Desire to Fit In Outweighs Potential Risk for Binge Drinking, Says Many Teens

Teens are starting to use alcohol at younger ages than ever, with some starting at age 12 or below, says a recent study highlighted in a Fox 34 News report. Experts believe it is related to shifting attitudes among teens, with many becoming lax toward alcohol use in a binge drinking setting.

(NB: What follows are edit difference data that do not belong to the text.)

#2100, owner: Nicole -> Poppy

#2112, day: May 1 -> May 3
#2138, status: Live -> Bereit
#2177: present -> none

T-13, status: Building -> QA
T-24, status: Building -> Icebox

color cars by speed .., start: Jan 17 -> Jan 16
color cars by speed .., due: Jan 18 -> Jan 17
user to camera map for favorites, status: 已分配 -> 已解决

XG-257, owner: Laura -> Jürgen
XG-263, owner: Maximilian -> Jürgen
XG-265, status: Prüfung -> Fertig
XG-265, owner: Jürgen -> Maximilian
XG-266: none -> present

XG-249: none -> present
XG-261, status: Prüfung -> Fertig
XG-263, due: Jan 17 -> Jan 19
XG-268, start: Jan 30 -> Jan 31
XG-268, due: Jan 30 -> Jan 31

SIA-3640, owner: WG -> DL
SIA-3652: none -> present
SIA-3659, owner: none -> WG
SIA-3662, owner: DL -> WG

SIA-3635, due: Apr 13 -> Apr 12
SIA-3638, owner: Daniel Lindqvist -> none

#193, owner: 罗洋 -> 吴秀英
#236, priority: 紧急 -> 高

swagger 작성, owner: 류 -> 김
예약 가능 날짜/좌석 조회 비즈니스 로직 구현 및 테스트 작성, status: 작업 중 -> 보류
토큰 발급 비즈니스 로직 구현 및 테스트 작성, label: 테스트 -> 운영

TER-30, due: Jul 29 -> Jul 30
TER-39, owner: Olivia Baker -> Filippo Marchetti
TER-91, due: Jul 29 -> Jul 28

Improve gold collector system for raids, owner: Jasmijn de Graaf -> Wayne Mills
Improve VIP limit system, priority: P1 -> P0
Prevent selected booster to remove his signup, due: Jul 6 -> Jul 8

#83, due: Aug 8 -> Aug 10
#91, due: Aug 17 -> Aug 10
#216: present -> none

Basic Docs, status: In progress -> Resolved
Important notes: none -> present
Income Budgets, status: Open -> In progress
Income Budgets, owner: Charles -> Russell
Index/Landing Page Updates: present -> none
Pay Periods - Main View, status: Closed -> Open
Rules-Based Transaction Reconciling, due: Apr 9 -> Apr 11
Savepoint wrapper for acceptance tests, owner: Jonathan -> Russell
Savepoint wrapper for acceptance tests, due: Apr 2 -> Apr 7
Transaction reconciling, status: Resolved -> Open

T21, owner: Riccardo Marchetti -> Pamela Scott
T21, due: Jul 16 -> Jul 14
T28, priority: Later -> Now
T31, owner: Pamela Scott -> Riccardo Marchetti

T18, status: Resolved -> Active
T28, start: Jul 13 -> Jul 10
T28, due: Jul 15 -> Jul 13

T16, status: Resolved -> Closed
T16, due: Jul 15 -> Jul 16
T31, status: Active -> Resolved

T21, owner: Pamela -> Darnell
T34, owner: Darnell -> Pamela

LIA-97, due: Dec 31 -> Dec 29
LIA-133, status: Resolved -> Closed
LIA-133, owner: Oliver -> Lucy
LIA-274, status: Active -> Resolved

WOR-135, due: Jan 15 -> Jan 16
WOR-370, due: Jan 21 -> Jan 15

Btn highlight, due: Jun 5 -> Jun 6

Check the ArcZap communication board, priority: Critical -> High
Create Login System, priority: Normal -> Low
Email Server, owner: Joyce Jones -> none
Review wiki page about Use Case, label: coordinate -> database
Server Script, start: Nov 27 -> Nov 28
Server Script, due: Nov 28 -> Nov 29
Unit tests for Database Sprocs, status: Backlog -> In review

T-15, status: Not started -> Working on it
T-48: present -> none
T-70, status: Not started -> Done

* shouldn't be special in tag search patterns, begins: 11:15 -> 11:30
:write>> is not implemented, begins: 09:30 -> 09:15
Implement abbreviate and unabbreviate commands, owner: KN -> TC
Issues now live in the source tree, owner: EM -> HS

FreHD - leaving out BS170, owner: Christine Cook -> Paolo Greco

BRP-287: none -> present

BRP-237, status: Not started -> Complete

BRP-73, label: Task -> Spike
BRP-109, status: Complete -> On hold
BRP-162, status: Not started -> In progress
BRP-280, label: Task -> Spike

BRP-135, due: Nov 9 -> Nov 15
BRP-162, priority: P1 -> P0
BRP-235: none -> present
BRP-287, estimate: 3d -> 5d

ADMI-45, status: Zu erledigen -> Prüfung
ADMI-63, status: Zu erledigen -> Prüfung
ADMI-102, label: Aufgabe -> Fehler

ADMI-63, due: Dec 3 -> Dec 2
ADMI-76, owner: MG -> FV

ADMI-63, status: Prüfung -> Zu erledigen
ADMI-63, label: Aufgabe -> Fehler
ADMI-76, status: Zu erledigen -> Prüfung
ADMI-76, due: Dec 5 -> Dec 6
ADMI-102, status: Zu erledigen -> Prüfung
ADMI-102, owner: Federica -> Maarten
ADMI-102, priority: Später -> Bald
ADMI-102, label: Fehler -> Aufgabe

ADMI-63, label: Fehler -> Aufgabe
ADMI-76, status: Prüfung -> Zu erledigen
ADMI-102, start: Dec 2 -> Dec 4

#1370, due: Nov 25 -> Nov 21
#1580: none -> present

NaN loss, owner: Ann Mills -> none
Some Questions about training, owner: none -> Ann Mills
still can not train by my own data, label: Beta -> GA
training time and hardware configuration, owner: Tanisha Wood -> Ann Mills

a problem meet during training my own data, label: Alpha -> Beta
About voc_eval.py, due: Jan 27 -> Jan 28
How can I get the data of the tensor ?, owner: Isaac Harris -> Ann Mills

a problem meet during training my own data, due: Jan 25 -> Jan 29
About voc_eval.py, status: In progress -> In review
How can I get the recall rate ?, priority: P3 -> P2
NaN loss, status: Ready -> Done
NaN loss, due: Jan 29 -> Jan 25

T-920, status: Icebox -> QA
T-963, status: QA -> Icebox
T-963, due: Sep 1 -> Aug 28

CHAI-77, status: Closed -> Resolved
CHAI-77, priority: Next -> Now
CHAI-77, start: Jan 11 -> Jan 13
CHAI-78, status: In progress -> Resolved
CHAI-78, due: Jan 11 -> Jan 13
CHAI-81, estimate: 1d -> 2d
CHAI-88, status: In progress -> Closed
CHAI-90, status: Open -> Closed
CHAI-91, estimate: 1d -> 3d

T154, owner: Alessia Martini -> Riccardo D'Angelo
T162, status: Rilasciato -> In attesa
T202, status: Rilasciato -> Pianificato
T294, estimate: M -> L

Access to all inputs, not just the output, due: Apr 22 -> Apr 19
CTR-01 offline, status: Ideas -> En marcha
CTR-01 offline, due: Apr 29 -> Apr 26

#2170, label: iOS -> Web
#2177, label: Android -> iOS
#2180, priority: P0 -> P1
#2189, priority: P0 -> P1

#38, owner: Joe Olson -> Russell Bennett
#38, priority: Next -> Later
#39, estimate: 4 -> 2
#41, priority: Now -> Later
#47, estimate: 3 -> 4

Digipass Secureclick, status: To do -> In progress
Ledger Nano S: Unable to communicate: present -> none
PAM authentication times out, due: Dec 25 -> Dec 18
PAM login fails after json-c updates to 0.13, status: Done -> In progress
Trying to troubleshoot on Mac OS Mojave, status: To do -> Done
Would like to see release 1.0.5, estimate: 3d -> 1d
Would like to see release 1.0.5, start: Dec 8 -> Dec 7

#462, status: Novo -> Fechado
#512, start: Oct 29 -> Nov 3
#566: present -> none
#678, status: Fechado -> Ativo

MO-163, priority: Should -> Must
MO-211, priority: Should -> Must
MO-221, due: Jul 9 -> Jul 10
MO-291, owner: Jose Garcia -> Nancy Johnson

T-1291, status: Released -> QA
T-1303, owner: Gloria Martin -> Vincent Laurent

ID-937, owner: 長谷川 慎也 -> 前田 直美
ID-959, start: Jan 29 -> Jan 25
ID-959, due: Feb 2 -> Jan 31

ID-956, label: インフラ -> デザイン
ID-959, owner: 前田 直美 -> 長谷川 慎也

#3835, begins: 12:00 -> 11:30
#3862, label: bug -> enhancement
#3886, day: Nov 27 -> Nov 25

Kitty Harris of the Center for the Study of Addiction and Recovery at Texas Tech, says the study also showed that teens don’t perceive the risks related to binge drinking, which she explains as a drinking episode of five or more alcoholic beverages in a short period of time. Dangers include being involved in a vehicular accident or participating in dangerous behaviors with no memory of them later.

Harris also expressed fears that teens who binge drink or drink at a young age will move toward other drugs or higher alcohol consumption once they enter college. When teens were questioned about their opinions toward binge drinking and risk, nearly 50 percent of teens in the study said they didn’t believe this type of alcohol consumption held “great risk.”

It’s this attitude, says Harris, that’s especially worrisome. Many of the teens in the study believed binge drinking was not a significant event and expressed a desire to experiment with alcohol related to wanting to look popular and be like other teens.

Harris hopes more efforts will encourage teens to consider that binge drinking carries the potential for extremely serious and life-changing consequences, many of which can affect teens well into their adult years.